Yesterday we had another outage on travis-ci.com due to issues with our RabbitMQ cluster causing us to perform emergency maintenance and having a degraded service for a few hours afterwards. I’m very sorry for this outage, and I would like to take a moment to explain what happened, what we did to fix it and what we are doing to improve in the future.
On March 11th at around 18:00 UTC, we received messages from customers that their builds weren’t running on travis-ci.com. We looked at our metrics and quickly realised that our RabbitMQ instance had gone offline at 17:30 UTC. We tried to bring it back up, but it wouldn’t start up cleanly. One of the remediation actions after Tuesday’s RabbitMQ outage was to upgrade our cluster to run on more powerful servers, so we decided that instead of debugging why our current cluster wasn’t starting we’d perform emergency maintenance and spin up a new cluster.

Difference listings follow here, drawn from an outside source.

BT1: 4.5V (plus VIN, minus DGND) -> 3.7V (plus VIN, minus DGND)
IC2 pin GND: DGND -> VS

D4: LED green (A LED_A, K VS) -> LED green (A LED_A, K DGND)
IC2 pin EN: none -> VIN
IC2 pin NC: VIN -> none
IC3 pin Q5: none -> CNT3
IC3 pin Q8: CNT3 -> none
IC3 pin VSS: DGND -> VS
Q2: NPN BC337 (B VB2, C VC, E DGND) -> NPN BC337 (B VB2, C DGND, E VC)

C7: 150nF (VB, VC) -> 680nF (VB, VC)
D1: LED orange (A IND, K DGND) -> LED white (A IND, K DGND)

At 18:22 UTC we brought our site into maintenance mode, spun up a new RabbitMQ cluster and started distributing the new connection details to our various services. The bulk of them were finished quickly, so we brought our site out of maintenance mode by 18:46 UTC.

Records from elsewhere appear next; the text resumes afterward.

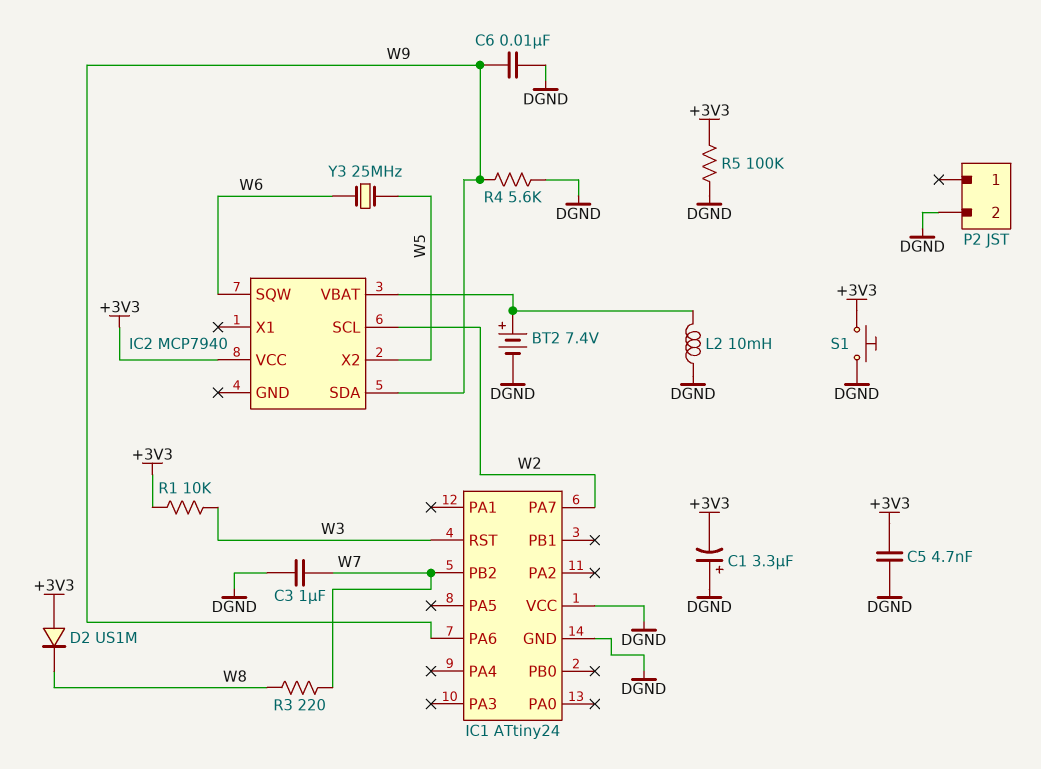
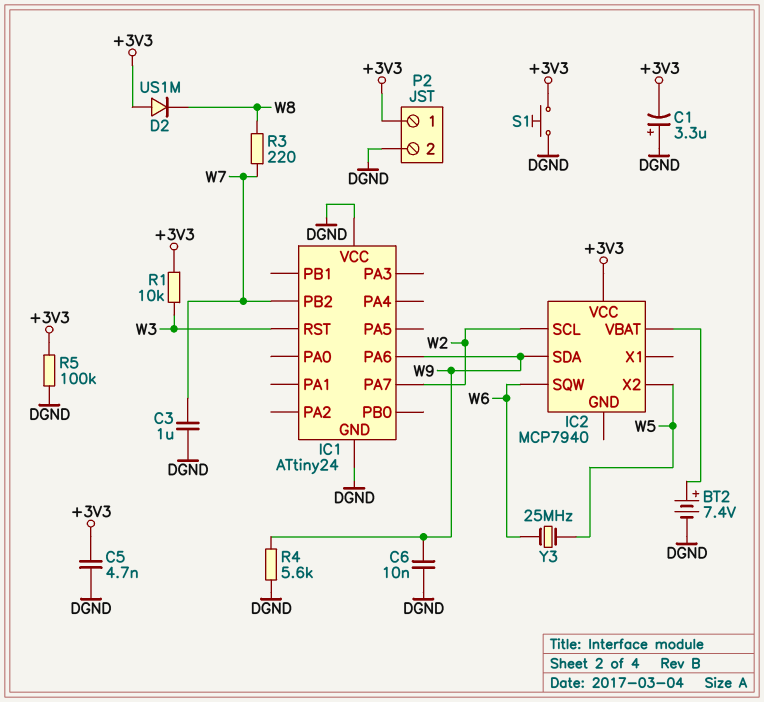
L2: 10mH (DGND, IC2/VBAT) -> none
P2 pin 1: none -> +3V3

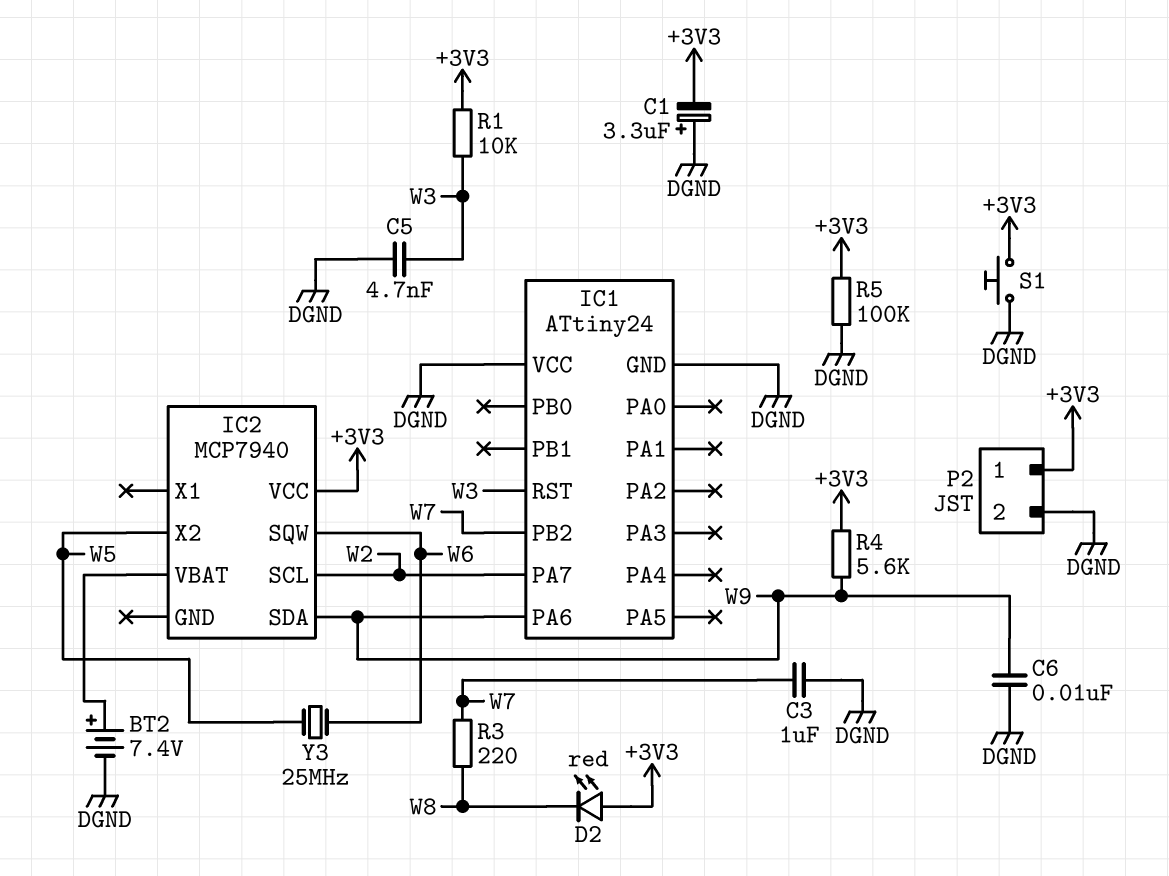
C5: 4.7nF (+3V3, DGND) -> 4.7nF (DGND, W3)
D2: diode US1M (A +3V3, K W8) -> LED red (A +3V3, K W8)
R4: 5.6k (DGND, W9) -> 5.6k (+3V3, W9)

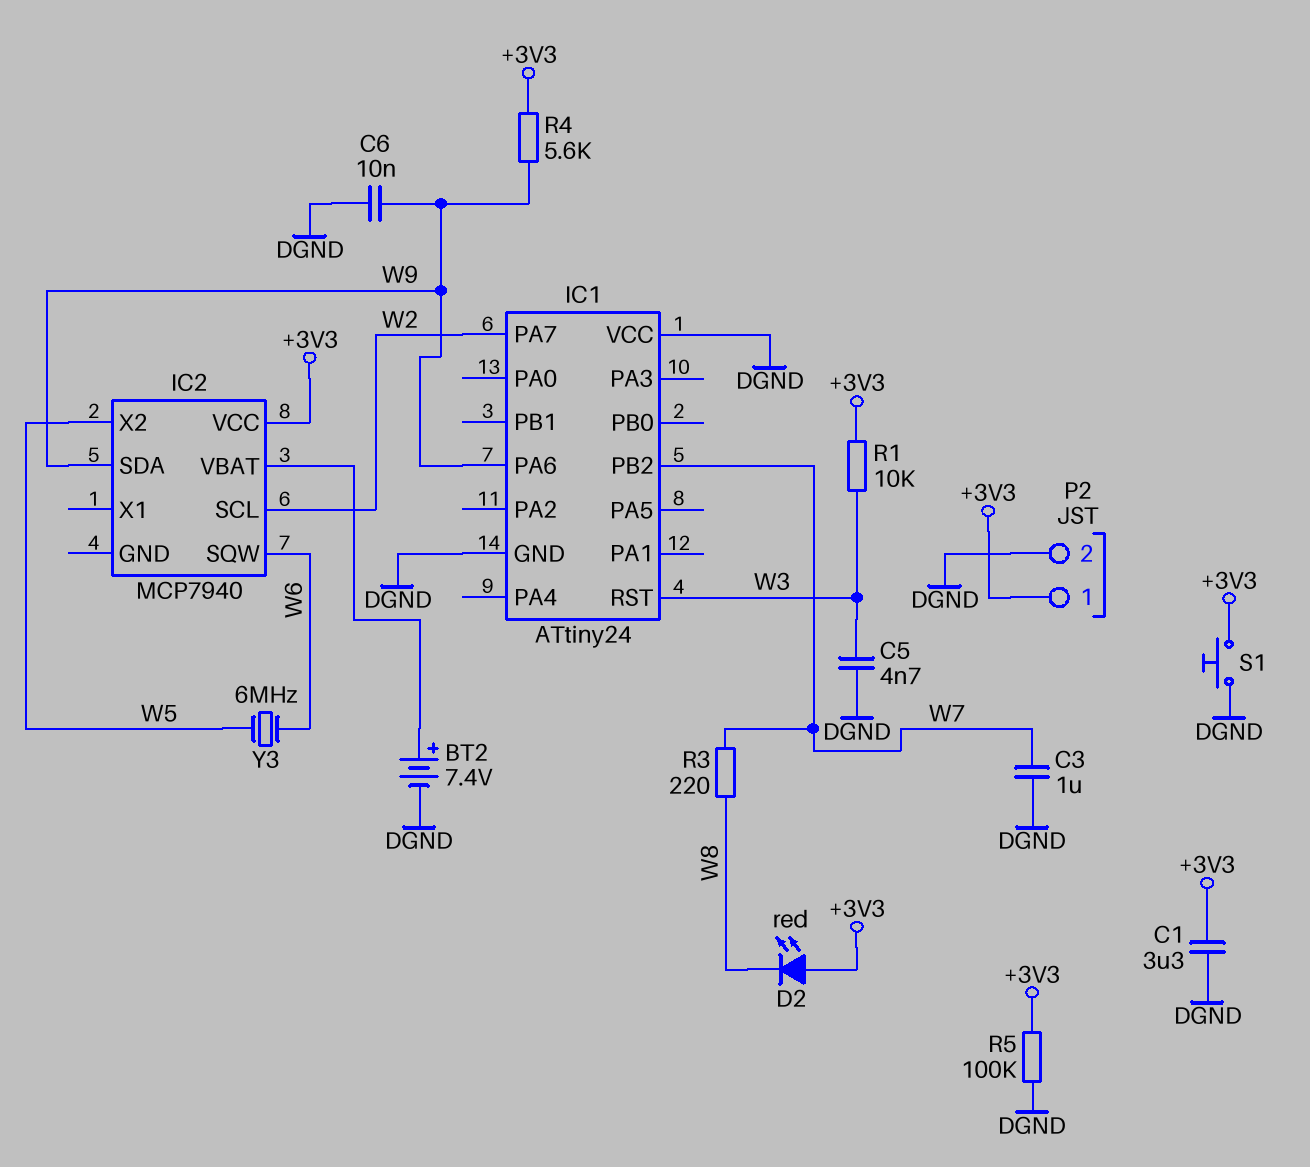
C1: 3.3uF (plus DGND, minus +3V3) -> 3.3uF (+3V3, DGND)
Y3: 25MHz (W5, W6) -> 6MHz (W5, W6)

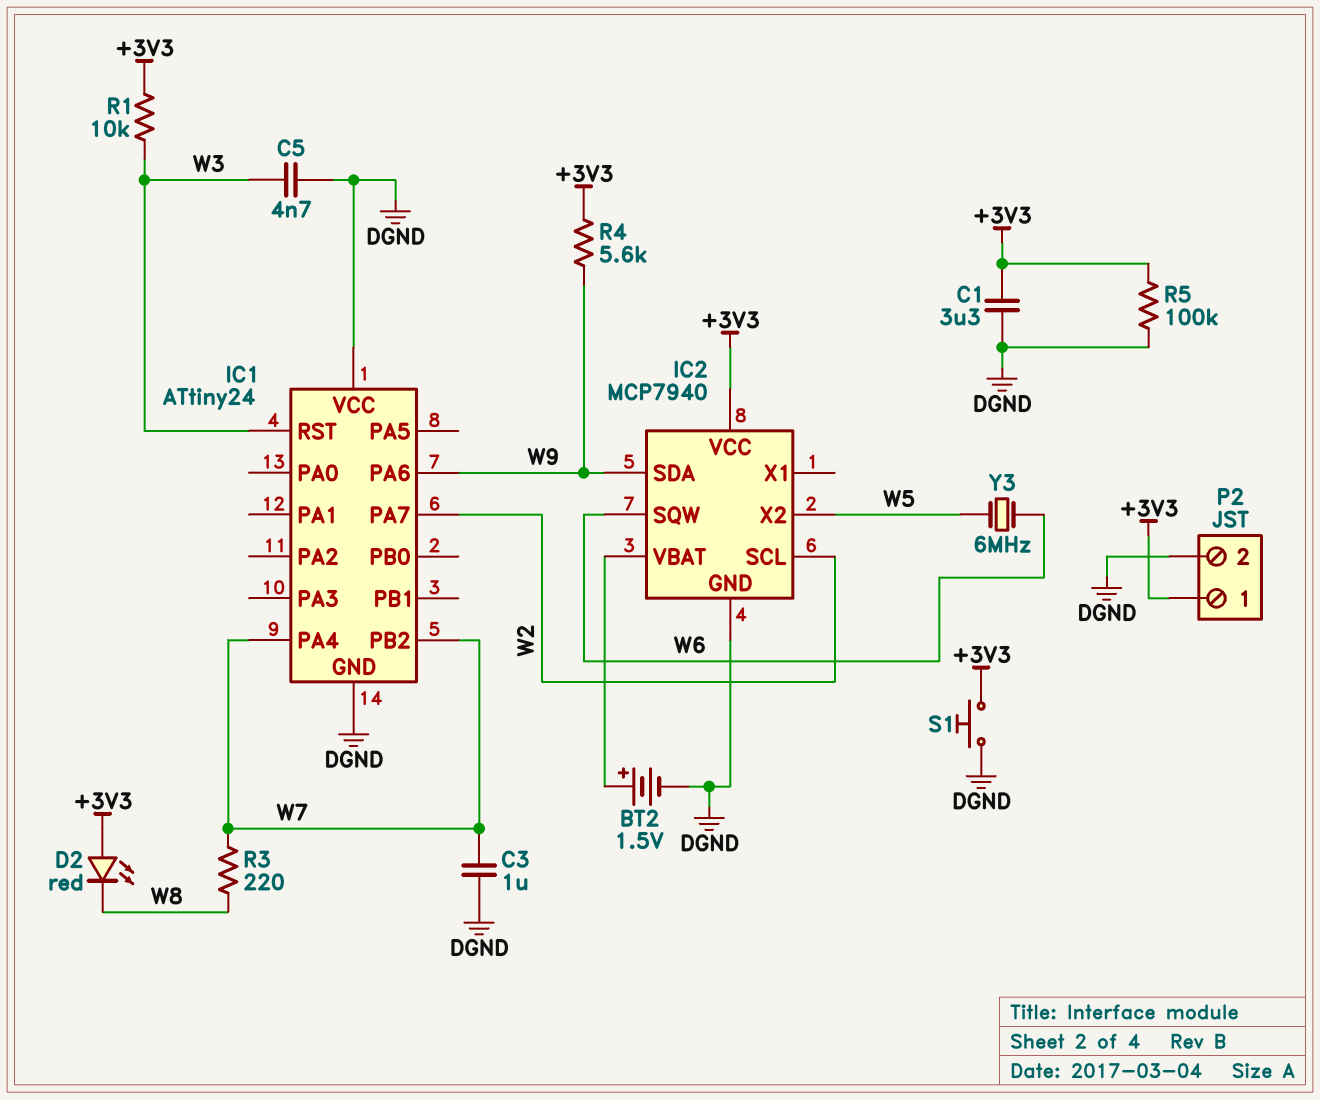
BT2: 7.4V (plus IC2/VBAT, minus DGND) -> 1.5V (plus IC2/VBAT, minus DGND)
C6: 10nF (DGND, W9) -> none
IC1 pin PA4: none -> W7
IC2 pin GND: none -> DGND

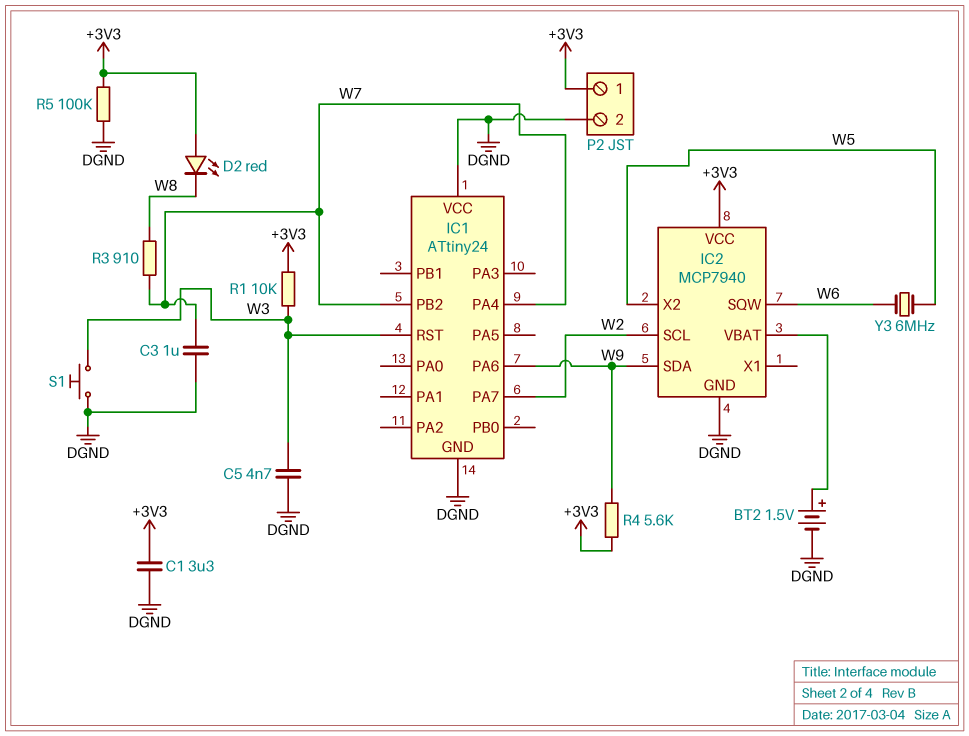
R3: 220 (W7, W8) -> 910 (W7, W8)
S1: button (+3V3, DGND) -> button (DGND, W3)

After bringing the site back up, we realised that we had to restart all jobs that were running when the RabbitMQ cluster went down and requeue them on the new cluster. We started this at 19:30 UTC, and at about 19:45 UTC all stuck jobs had been restarted and requeued. Until this occurred, any jobs that were running as of 17:30 UTC would appear to be frozen.

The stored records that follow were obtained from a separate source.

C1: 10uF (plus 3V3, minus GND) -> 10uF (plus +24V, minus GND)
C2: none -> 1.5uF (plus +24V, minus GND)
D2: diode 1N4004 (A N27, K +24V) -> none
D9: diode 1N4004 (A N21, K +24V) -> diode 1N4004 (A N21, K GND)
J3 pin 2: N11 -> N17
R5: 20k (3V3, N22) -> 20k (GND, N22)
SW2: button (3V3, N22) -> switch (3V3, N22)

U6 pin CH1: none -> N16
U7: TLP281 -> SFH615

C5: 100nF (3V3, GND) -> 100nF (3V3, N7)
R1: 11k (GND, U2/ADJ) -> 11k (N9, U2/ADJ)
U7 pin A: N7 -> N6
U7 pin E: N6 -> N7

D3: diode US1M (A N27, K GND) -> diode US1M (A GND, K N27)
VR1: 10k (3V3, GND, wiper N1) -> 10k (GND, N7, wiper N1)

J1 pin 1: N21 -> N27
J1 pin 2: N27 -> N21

Rolling out the new connection details to our workers took a little longer. Our legacy Linux infrastructure and Mac infrastructure were all up and running at about 19:40 UTC, but the container infrastructure wasn’t fully online until about 20:20 UTC. This was due to our rollout scripts purposefully deploying new versions of our software slowly and not being optimised for quick, instantaneous rollouts. After all the workers were running, we monitored all systems carefully and waited for the backlog of jobs to drain.
The first thing we realised during the incident was that there were no alerts on our end. 30 minutes after the RabbitMQ instance went offline we had heard nothing from our monitoring system, and started investigating because customers were reaching out due to stalled builds. 30 minutes for such a major issue is way too long, and we’re investigating our monitoring solutions to ensure that if something similar happens again in the future we’ll know about it much faster.
The reason for the original RabbitMQ cluster shutting down is still unknown, but we’ll be working with our RabbitMQ provider to find the cause of this and preventing that from happening again.
We’ll also be taking what we learned in both outages this week to improve our services’ resilience against RabbitMQ issues.
The container-based infrastructure was able to work through the backlog much faster than the other infrastructures, mainly due to its ability to scale up to a higher-than-normal capacity faster than the other infrastructures. We’ll continue to work on making this infrastructure the primary infrastructure and resolving any issues preventing projects from using this infrastructure, allowing us to work through backlogs and resume normal operations much faster than previously.